Stored entries:
*****
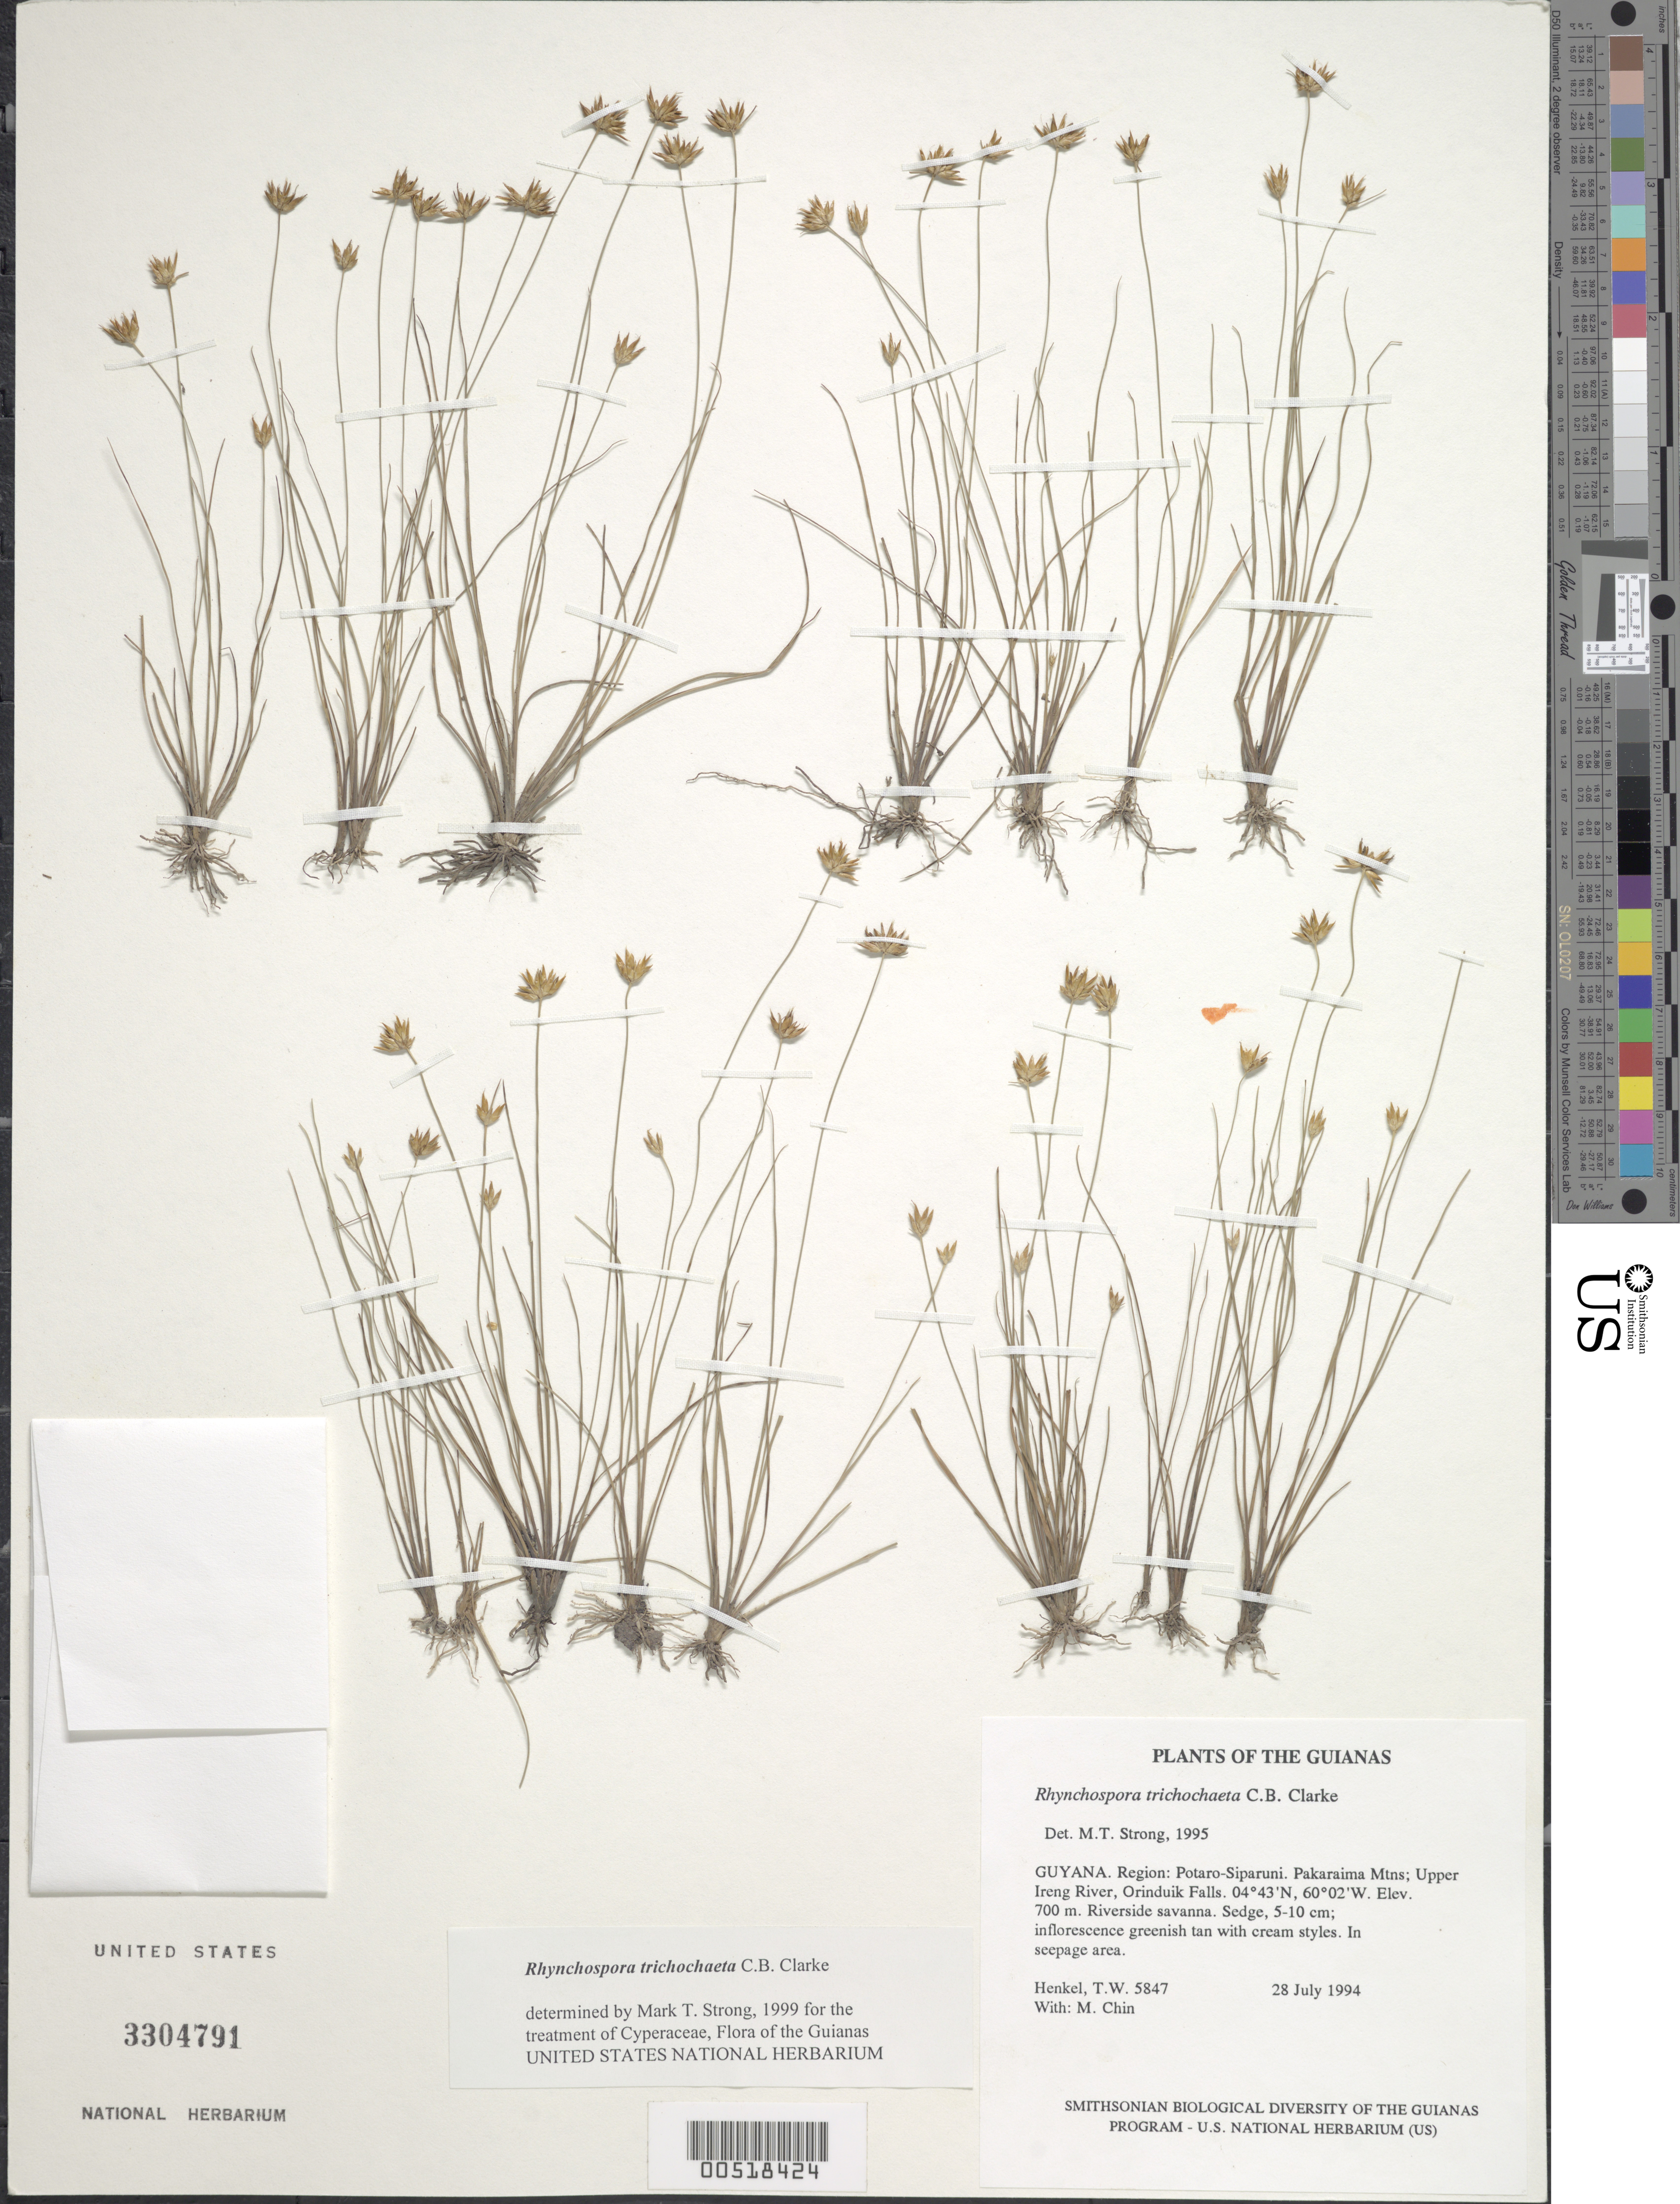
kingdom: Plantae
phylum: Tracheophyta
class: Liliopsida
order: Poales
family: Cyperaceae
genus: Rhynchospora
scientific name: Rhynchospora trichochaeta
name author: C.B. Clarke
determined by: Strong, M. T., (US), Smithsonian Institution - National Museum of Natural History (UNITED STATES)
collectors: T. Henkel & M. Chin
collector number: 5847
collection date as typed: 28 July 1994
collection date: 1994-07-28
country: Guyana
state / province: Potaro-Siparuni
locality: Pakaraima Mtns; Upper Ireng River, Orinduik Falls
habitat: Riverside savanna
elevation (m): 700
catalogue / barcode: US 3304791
*****
Brief> Return each line of the rows above that contains the word "date".

Complete output>
collection date as typed: 28 July 1994
collection date: 1994-07-28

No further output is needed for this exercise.